Vartan introduced an ordinance which would allow two-hour parking on both sides of Lincoln Avenue from 8 a.m. to 6 p.m. It will be heard and voted on at the July 23 Council meeting.
Bowman moved a Law & Labor resolution extending sick pay with leave to a Department of Public Works employee through September 17.
Gould moved a Community Programs & Parking Services resolution to amend the agreement with artist Hellbent, who is painting a mural on the Tier Garage. The mural would be extended to the rail side of the garage. The additional $3,000 cost will be shared equally by the city and the Parking Services Utility.
Four Capital Projects & Community Services resolutions were bundled by Fox. They all authorize grant applications to NJDOT: for phase three improvements to the Village Green (including work on paths, lighting, and further beautification); for safe streets in the downtown; and for road improvements to Park and West End Avenues.
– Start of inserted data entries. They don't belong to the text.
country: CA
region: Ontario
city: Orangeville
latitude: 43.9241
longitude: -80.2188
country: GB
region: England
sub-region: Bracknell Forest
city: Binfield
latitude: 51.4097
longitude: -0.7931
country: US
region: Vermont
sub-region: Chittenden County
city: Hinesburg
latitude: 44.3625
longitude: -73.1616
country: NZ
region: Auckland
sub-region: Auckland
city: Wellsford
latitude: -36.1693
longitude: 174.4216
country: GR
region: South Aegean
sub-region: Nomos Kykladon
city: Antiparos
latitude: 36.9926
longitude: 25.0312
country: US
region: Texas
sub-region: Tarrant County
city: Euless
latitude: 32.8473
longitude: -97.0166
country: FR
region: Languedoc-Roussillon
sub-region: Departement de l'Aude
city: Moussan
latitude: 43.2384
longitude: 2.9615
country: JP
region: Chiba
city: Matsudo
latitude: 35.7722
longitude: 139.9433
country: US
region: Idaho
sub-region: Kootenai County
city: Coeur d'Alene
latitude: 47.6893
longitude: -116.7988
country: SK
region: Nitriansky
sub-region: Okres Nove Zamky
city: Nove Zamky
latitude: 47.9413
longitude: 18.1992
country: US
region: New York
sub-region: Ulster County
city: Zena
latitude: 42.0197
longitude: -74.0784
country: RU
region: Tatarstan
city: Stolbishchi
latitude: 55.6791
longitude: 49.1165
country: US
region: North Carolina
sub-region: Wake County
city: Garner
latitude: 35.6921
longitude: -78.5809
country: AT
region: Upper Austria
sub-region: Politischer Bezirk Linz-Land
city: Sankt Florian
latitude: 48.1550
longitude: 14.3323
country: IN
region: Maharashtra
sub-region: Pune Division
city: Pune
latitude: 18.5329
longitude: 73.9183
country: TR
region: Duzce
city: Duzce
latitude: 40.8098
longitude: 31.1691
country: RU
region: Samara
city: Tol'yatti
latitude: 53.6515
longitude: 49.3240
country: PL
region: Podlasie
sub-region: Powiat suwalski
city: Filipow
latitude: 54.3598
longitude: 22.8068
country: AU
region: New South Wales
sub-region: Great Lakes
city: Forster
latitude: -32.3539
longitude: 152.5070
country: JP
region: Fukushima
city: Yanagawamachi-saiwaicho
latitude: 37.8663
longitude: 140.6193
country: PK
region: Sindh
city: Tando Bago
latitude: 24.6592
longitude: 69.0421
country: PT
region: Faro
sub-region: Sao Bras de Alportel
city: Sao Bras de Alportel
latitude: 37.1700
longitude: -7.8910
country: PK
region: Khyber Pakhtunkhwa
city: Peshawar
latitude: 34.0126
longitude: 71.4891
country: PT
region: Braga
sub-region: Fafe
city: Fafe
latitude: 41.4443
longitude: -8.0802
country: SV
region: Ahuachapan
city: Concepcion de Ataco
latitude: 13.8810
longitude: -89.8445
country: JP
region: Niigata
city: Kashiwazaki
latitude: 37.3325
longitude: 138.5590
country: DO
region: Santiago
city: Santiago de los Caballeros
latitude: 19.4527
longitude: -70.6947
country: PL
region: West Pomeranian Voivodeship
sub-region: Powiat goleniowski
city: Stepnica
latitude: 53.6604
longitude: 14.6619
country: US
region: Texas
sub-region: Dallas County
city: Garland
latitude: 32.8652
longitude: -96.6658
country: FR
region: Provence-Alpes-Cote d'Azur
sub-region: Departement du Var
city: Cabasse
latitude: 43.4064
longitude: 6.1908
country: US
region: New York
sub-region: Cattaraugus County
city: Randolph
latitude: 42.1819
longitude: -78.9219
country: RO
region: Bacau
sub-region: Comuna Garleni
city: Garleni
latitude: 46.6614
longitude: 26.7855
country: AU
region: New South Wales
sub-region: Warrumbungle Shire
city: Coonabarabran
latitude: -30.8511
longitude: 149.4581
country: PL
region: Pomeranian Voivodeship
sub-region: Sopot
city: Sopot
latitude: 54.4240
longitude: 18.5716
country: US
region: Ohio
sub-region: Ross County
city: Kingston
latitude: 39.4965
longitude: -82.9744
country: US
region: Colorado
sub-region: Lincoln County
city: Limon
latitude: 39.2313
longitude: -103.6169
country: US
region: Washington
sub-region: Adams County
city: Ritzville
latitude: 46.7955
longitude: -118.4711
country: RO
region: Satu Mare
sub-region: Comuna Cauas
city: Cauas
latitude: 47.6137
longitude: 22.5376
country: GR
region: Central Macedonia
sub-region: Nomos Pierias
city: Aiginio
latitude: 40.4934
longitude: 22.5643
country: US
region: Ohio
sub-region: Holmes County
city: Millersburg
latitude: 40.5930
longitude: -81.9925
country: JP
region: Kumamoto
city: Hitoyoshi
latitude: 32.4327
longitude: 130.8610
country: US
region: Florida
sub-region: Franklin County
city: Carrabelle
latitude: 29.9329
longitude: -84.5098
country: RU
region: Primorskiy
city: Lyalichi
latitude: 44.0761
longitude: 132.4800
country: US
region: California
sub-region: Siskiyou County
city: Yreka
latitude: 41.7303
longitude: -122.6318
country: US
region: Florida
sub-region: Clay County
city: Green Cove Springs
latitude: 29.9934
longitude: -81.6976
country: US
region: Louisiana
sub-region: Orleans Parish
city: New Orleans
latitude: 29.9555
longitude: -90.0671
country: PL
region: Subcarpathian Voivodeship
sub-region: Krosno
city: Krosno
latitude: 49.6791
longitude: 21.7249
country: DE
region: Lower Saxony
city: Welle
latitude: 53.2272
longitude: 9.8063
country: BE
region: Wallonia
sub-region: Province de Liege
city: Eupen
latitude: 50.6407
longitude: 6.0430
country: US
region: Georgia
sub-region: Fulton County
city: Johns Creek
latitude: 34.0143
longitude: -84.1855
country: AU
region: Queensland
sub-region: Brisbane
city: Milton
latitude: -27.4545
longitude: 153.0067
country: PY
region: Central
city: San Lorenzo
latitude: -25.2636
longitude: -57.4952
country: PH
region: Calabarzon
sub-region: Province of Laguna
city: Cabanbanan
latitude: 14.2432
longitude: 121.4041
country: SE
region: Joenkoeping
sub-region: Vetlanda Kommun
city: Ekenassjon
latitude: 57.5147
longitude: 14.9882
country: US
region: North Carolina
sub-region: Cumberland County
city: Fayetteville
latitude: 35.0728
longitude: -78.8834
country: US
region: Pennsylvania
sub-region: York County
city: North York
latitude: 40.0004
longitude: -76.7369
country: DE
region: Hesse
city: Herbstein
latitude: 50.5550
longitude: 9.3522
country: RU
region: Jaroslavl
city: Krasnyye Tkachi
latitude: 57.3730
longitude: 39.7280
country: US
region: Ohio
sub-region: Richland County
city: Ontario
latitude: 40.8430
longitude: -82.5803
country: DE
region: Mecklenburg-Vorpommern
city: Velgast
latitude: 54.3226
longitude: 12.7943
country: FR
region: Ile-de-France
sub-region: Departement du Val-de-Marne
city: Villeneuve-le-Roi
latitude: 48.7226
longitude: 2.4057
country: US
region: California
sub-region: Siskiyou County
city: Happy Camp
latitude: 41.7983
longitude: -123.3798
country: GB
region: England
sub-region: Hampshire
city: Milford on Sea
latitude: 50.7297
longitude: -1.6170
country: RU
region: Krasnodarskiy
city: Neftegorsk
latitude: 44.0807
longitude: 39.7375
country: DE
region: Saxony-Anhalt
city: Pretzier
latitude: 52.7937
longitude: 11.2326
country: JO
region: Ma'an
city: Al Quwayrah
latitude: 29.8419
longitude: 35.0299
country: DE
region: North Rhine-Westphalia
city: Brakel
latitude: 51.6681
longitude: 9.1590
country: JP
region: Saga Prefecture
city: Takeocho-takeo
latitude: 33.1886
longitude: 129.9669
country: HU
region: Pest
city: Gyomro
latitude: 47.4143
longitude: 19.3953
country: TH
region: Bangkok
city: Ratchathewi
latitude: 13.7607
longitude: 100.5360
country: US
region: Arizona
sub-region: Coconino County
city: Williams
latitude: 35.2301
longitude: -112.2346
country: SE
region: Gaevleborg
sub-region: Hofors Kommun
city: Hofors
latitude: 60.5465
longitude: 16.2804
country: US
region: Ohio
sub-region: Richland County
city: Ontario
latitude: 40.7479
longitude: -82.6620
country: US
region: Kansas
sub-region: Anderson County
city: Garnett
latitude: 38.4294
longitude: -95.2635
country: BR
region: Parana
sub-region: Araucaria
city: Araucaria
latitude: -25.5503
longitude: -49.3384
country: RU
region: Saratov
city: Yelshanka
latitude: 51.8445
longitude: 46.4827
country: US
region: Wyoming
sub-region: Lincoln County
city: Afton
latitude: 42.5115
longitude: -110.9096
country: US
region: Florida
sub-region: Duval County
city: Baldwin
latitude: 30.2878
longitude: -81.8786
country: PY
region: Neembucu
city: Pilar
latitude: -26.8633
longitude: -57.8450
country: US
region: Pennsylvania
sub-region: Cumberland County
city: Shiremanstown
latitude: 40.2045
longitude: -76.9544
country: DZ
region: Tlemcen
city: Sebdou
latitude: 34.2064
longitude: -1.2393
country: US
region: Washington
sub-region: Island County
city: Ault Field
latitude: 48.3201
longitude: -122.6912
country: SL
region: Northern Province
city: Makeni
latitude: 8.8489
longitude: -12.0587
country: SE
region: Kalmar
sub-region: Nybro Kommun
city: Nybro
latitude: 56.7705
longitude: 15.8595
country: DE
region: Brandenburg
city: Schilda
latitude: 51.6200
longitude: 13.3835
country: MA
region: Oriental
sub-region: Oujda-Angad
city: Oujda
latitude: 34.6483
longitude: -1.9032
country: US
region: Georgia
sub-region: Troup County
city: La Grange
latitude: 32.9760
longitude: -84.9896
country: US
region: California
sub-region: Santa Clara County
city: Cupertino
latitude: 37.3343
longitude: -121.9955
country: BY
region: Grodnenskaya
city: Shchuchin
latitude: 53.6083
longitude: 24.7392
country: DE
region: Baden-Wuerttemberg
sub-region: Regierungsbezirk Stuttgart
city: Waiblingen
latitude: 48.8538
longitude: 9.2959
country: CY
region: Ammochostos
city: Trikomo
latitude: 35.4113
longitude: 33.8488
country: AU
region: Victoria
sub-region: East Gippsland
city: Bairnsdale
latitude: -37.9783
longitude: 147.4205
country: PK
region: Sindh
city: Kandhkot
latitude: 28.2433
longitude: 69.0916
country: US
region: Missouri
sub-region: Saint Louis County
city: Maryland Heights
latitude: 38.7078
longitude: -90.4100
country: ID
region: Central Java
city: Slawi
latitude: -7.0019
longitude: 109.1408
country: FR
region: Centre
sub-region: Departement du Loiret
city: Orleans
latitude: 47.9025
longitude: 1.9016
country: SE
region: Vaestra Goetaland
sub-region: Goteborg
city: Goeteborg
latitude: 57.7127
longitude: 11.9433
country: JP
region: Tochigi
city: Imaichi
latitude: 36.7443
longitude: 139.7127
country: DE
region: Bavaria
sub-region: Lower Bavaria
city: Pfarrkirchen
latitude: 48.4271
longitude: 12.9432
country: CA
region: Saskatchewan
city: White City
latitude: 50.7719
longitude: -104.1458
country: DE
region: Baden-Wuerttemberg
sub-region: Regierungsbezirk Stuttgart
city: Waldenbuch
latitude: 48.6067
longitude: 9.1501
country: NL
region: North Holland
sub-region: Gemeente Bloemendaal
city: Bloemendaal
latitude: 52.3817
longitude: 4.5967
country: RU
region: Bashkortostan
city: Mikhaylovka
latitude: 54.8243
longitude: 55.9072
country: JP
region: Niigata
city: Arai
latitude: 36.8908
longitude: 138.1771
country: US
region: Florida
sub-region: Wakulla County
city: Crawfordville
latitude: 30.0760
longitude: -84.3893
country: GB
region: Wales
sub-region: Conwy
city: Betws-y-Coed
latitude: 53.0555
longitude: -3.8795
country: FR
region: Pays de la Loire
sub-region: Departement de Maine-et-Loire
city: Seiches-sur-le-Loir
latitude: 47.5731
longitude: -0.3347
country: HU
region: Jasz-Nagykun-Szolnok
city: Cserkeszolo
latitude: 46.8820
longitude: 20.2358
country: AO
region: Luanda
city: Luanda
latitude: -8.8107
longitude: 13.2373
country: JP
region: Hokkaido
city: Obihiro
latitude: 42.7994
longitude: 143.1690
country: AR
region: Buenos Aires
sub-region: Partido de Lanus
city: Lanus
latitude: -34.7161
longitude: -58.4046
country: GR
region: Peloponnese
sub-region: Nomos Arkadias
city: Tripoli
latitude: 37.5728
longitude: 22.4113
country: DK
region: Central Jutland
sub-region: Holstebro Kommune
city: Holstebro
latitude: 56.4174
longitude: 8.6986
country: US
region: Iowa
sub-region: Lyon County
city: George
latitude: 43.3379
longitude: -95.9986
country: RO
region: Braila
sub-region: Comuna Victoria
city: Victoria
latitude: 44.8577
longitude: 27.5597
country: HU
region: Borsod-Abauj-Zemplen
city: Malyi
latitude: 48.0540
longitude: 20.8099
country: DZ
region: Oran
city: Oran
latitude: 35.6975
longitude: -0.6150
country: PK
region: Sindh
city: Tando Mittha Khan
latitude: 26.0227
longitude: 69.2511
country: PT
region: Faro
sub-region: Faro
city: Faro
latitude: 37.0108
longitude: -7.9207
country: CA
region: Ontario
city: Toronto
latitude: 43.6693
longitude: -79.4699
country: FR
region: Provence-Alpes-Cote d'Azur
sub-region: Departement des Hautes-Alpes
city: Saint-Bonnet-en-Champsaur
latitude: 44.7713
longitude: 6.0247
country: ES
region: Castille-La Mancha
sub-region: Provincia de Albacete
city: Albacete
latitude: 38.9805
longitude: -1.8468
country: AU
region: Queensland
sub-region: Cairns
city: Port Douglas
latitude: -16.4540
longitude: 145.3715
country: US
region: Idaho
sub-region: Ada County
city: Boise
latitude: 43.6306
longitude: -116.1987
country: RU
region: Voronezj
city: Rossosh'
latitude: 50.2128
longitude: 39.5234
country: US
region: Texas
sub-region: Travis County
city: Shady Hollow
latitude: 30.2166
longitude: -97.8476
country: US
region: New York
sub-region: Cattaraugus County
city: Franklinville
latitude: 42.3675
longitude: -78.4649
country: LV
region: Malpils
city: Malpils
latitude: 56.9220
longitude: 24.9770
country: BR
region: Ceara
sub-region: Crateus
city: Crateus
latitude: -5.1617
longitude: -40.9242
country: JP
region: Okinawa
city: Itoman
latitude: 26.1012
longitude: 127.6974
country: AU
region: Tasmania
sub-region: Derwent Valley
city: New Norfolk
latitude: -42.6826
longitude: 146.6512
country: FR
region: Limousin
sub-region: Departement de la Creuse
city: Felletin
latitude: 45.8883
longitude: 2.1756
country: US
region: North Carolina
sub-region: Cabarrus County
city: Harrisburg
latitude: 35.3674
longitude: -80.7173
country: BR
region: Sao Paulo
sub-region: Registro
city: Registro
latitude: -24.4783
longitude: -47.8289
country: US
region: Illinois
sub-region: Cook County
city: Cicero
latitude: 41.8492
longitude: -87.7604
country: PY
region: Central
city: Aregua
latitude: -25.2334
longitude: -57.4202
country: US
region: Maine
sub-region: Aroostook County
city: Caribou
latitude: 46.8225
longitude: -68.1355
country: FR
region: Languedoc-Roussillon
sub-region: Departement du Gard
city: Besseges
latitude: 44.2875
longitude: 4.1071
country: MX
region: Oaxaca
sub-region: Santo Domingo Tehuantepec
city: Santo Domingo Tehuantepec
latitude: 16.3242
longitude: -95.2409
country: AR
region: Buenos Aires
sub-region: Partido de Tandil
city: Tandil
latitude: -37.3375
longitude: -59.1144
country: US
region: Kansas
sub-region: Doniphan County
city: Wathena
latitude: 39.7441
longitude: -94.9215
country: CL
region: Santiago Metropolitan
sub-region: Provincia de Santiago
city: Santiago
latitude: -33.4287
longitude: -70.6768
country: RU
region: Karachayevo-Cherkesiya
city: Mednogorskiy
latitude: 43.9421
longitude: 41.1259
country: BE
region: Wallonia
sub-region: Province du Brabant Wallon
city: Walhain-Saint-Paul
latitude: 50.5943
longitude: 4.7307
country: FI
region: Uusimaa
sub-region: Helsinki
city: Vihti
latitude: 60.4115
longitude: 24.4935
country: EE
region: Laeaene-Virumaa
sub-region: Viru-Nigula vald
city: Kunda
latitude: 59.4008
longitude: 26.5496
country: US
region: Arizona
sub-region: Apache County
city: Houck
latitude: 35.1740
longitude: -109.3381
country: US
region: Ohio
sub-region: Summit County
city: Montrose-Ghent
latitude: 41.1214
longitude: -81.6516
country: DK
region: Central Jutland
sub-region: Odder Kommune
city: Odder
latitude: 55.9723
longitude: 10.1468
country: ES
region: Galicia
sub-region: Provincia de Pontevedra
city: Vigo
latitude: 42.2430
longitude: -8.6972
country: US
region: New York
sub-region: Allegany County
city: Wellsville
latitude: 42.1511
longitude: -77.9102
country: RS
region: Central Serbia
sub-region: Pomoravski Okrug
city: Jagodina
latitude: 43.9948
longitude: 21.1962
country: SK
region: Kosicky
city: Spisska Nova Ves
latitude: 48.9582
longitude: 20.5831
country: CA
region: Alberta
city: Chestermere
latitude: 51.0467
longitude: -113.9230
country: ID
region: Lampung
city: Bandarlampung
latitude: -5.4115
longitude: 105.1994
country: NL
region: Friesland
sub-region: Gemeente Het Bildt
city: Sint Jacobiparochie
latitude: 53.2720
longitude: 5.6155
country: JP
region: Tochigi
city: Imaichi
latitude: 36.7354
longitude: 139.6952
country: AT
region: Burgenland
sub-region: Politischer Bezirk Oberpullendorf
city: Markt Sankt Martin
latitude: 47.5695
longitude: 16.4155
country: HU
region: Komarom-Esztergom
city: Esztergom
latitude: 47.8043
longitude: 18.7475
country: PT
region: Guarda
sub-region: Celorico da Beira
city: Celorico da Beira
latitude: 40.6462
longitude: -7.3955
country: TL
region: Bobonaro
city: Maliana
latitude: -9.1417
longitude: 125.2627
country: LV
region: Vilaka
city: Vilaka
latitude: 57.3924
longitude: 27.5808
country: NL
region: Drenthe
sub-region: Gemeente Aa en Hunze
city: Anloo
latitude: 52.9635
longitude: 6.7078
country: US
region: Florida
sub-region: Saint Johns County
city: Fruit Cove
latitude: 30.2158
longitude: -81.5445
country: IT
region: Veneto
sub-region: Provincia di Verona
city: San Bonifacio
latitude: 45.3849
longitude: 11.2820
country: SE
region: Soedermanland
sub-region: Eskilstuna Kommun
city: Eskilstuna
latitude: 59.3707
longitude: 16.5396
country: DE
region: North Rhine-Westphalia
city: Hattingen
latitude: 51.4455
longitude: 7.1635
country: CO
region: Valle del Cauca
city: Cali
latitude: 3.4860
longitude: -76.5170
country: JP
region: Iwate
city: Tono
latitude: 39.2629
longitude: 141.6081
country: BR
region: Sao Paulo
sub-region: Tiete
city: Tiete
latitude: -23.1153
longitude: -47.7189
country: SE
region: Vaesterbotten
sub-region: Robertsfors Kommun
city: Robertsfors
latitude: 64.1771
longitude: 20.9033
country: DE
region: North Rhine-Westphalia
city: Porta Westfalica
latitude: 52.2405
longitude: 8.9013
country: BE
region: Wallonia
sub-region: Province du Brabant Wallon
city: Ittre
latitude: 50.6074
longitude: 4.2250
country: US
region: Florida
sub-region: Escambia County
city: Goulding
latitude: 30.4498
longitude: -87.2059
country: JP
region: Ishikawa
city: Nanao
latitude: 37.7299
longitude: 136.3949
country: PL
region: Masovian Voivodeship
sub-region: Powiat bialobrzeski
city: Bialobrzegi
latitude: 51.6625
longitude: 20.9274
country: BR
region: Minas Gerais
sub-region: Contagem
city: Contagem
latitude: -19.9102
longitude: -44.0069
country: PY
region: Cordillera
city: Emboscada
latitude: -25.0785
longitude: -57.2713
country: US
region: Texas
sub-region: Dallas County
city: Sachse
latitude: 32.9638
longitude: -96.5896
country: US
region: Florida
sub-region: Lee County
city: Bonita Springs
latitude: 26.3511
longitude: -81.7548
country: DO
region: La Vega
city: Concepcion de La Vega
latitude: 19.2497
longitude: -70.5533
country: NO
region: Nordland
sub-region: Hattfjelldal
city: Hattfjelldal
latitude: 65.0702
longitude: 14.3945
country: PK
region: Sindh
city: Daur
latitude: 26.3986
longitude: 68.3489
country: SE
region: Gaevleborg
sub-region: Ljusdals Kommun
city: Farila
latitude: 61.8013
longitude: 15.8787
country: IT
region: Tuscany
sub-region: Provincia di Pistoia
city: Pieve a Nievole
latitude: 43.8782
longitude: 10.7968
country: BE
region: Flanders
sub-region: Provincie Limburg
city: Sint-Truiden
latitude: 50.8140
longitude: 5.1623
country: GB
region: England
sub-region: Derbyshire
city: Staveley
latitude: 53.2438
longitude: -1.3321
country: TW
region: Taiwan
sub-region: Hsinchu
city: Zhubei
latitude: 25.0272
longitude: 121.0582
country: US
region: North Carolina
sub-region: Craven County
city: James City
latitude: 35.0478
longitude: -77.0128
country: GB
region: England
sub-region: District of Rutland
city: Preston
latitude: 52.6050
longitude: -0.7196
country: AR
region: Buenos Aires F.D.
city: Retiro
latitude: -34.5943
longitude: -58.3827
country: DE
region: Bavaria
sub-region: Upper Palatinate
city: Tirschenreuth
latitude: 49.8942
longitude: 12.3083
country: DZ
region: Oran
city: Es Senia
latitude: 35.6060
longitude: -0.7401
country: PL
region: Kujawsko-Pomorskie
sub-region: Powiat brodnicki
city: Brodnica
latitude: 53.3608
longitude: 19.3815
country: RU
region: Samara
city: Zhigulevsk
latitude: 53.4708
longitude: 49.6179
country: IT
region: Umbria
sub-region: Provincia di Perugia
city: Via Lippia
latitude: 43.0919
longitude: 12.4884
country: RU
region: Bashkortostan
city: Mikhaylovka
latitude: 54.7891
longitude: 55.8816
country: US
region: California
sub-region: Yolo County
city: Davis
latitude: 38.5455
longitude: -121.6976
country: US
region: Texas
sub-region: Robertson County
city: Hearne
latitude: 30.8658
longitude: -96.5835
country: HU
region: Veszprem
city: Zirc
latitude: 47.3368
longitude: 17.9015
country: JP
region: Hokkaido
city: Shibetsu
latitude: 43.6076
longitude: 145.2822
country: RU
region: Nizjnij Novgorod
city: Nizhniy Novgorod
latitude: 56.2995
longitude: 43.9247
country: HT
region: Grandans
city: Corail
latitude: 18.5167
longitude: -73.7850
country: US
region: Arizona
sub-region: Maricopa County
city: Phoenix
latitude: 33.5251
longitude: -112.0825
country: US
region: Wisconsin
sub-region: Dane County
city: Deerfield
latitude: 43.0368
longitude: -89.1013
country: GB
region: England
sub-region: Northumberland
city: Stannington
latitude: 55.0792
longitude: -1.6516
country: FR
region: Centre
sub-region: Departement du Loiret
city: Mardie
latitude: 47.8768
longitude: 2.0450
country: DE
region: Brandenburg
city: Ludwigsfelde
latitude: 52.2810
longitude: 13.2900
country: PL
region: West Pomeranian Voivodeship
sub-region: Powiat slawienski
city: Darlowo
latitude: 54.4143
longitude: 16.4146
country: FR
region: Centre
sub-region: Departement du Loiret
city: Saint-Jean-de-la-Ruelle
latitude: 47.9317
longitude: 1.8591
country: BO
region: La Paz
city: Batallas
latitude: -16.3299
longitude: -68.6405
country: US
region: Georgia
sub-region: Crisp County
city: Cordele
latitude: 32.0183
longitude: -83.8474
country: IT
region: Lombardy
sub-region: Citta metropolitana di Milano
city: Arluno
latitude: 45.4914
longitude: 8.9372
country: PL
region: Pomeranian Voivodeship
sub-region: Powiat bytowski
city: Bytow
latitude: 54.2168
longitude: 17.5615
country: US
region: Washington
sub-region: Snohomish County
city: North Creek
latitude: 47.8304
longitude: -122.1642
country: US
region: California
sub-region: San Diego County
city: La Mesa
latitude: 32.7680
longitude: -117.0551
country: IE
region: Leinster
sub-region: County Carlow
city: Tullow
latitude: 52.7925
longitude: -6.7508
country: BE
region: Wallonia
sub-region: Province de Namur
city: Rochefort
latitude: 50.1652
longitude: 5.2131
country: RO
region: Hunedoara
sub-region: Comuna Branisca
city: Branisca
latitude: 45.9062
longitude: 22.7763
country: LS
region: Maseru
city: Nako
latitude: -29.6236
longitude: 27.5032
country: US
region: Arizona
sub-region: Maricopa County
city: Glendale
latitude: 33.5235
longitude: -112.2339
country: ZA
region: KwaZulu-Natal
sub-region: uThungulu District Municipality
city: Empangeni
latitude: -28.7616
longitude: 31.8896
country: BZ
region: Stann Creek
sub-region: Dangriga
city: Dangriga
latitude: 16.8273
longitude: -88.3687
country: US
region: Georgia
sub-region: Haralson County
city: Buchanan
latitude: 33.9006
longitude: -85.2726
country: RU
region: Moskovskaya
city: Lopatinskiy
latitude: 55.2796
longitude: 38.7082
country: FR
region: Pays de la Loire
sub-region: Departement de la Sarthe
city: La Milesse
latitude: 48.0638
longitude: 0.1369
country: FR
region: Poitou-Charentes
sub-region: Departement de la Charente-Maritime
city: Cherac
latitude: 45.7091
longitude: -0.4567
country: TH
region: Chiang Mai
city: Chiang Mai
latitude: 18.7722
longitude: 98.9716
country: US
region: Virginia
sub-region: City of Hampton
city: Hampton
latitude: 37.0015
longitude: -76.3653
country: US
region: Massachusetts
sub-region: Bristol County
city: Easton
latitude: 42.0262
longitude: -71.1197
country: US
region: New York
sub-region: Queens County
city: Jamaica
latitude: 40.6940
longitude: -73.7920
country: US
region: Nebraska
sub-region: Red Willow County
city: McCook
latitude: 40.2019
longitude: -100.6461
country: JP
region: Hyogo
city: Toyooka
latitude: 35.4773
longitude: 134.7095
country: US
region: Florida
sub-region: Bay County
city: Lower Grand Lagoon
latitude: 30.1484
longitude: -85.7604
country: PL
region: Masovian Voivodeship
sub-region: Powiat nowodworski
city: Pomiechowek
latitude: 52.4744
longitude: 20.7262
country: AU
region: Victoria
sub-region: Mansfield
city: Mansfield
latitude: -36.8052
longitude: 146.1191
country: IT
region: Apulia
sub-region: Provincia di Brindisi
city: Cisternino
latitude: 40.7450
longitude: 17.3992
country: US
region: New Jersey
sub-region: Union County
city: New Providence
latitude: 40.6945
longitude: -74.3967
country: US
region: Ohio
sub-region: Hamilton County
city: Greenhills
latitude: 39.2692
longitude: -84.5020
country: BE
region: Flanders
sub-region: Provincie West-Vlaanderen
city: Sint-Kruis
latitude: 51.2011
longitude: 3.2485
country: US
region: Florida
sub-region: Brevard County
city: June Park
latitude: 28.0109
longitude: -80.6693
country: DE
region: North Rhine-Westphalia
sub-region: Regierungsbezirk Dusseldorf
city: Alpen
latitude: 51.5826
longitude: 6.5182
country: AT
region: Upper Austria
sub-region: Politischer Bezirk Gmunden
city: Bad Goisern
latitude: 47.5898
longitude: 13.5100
None require a match by the City.
There was also a resolution to request an agreement with Union County for permission for the DPW to install a rapid flashing beacon at Springfield Avenue by Briant Park. This spurred Bowman to inquire about the beacon proposed for Morris and Elm. City Engineer Aaron Schrager said it would be installed in mid- to late July. Gould also mentioned the beacon on Morris wasn’t working; Schrager promised to check it out.
Fox’s final resolution was a change order for the 2017 drainage improvement project which came in $41,257 or 18% under budget because of changes in the field by the engineering division resulting in less pipe being needed and less roadway being torn up.
All resolutions passed.
Perhaps in deference to the lateness of the hour – after 11 p.m. – Council refrained from making any of the members’ comments which typically close their meetings. Even as the meeting broke up, clusters of residents remained in the lobby and City Hall parking lot discussing the Park Line.